Background Institutional challenges still limit access of exposed infants to dried blood spot (DBS) sampling at 6 weeks in Nigeria. There is a paucity of data to evaluate the impact of multiple interventions in addressing these challenges. The objective of the study was to review institutional barriers and issues regarding access of exposed infants to DBS sampling in 6 general hospitals. The study was supported by Management Science for Health and funded by USAID in Kebbi State, Nigeria.

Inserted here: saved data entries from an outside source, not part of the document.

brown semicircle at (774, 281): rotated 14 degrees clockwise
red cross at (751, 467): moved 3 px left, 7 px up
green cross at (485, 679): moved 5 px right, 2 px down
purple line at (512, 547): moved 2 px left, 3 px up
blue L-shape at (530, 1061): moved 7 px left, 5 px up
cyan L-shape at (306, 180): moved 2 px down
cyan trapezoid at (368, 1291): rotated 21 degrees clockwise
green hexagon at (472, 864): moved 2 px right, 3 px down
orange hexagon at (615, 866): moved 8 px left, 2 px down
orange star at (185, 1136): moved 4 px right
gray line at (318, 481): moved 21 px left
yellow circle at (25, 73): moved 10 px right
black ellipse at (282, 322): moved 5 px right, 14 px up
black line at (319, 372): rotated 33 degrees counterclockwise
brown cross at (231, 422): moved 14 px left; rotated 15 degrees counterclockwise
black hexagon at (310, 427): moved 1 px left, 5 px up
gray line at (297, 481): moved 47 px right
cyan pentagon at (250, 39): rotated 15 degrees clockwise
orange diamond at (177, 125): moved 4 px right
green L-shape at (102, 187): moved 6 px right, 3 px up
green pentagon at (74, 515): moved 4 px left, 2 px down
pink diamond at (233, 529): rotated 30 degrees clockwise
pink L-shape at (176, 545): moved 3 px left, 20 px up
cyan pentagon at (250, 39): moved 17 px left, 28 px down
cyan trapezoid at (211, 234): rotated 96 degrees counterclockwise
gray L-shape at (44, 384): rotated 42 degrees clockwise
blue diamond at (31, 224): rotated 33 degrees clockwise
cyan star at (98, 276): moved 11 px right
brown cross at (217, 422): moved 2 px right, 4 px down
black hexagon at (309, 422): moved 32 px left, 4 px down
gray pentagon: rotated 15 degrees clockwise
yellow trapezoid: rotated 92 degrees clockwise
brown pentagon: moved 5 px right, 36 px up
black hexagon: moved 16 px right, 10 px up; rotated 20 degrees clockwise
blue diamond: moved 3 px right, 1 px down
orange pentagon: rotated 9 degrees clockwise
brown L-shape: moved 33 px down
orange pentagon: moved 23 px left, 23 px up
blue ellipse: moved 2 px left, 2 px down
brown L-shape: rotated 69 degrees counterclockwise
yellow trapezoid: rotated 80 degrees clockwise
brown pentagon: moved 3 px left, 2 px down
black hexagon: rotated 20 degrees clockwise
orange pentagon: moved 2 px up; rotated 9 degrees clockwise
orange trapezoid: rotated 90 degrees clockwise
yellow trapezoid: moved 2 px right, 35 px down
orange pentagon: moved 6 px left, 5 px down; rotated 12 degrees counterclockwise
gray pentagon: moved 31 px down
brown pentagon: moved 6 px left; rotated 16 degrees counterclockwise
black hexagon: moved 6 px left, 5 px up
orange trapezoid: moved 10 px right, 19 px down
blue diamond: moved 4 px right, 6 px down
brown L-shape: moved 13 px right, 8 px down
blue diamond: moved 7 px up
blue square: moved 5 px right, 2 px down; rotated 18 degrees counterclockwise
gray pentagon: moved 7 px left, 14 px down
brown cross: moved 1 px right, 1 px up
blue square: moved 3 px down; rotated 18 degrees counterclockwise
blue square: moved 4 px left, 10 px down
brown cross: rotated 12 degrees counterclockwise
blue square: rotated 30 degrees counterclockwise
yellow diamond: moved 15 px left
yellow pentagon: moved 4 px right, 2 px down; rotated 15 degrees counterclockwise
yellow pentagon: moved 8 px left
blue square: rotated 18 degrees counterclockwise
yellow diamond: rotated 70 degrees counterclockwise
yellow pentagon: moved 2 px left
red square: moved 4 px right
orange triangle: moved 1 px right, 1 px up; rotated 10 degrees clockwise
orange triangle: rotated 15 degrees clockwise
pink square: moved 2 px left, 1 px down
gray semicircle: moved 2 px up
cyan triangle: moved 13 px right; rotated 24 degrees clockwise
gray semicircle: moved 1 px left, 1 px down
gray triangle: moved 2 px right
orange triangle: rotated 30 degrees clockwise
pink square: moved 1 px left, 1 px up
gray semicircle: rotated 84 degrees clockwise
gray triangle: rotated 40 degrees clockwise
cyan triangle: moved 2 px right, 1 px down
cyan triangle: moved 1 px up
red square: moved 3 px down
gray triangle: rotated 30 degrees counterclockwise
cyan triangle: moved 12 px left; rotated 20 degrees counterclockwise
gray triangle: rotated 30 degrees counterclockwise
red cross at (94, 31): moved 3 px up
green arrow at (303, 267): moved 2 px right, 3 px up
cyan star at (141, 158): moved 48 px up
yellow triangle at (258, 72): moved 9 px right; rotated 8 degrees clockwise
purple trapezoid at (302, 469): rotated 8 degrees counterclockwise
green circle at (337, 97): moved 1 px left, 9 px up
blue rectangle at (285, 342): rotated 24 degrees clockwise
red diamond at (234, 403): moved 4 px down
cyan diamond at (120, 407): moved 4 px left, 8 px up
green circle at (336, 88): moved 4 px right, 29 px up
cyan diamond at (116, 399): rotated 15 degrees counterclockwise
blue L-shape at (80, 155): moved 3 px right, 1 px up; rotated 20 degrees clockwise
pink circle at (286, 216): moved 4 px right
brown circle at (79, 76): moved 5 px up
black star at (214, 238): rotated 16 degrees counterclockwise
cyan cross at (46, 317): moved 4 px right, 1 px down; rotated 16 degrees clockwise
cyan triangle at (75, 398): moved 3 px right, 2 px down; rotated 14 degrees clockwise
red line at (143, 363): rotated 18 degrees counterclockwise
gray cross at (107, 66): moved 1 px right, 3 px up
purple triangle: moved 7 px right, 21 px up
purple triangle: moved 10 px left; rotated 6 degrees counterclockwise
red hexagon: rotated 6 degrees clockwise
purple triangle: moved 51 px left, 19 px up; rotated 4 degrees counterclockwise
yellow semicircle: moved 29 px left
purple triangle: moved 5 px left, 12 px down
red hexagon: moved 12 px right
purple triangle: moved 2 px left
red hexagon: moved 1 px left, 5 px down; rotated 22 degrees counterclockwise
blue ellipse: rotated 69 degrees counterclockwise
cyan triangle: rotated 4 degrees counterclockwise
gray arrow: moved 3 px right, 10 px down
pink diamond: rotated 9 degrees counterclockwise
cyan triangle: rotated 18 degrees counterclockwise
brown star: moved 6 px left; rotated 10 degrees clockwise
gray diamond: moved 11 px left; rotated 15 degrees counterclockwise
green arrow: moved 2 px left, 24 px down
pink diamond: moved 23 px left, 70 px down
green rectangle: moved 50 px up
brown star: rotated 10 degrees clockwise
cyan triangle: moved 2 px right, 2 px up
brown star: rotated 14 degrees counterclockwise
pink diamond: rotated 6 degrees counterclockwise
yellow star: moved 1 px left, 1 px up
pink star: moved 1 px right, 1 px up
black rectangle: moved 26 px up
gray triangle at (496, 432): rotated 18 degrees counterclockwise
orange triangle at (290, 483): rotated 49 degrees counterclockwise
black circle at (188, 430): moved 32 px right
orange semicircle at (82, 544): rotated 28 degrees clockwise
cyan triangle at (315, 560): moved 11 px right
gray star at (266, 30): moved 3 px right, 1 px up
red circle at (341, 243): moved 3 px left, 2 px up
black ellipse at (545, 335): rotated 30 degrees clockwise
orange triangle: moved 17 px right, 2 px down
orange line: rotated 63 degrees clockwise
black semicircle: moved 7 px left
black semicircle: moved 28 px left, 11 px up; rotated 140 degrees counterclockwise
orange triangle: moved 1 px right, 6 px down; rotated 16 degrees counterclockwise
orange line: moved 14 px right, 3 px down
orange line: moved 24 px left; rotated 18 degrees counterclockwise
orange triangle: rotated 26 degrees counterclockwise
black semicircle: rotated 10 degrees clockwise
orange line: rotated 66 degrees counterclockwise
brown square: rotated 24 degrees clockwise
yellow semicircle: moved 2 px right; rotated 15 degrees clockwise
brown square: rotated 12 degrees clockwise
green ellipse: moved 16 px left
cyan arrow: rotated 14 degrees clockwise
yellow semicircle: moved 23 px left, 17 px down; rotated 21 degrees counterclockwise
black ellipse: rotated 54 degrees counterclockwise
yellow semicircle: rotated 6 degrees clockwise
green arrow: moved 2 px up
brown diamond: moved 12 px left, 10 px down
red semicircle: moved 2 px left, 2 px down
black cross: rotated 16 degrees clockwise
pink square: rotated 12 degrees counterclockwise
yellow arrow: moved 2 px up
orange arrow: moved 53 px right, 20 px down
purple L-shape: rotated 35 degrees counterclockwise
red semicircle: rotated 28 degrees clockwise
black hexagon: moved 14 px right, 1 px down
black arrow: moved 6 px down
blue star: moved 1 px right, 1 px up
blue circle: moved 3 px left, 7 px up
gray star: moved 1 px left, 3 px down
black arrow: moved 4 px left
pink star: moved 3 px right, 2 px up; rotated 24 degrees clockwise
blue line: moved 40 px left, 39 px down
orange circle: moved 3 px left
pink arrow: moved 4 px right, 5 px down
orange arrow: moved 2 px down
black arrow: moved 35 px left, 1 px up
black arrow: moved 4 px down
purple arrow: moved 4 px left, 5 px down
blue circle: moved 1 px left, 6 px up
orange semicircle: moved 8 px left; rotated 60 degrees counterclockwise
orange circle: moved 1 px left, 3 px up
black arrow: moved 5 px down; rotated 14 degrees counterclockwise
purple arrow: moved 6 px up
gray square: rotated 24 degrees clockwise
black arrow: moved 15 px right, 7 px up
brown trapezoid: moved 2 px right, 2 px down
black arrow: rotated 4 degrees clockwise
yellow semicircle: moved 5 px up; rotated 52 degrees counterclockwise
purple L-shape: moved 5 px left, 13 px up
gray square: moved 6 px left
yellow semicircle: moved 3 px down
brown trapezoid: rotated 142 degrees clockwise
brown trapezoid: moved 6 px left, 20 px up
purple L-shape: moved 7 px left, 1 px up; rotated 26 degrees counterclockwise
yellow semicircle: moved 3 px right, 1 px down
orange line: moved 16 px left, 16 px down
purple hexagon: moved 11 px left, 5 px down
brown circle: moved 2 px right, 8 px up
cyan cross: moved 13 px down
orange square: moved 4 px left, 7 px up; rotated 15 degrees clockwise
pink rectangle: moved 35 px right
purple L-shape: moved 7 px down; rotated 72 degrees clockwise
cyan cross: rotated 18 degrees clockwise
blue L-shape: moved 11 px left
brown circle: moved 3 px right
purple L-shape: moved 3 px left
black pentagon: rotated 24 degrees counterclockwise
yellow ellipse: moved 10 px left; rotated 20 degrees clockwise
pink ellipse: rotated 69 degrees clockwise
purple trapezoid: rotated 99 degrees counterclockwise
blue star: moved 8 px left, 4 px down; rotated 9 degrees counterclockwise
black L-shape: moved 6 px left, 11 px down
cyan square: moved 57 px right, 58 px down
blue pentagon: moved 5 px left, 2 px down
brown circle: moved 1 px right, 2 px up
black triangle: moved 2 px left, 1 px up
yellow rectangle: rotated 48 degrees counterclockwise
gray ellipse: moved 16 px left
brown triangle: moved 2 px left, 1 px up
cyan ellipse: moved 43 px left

Methods Review of the partnership with Nigeria Postal Service for DBS transportation (6 months after the take-off in October 2014) was conducted in April 2015. It revealed that 34% of exposed infants had access to DBS sampling at 6 weeks. This led to key informant interviews with 36 healthcare workers across 6 hospitals with identification of 5 major institutional challenges limiting access to DBS collection. Targeted interventions included: strengthening of Intra-facility referral; incorporation of adherence and tracking into PMTCT/Early Infant Diagnosis service, development of the capacity of hospital staff on the DBS collection process and documentation in PMTCT service tools. The outcome was then evaluated at 6 months.
Results By October 2015, the repeat evaluation showed that the number of DBS samples collected increased from 42 to 138 and results received increased from 31 to 112. The average turnaround time improved from 70 days to 43 days, and DBS sampling access increased from 32% to 86%, all within 6 months of the interventions.
Conclusions Multiple structured interventions have the potential to improve access of exposed infants to DBS sampling for early infant diagnosis. The study will inform implementers on how best to improve early infant diagnosis in poor-resource settings through interventions aimed at institutional barriers. Point-of-care testing for DBS needs to be scaled up.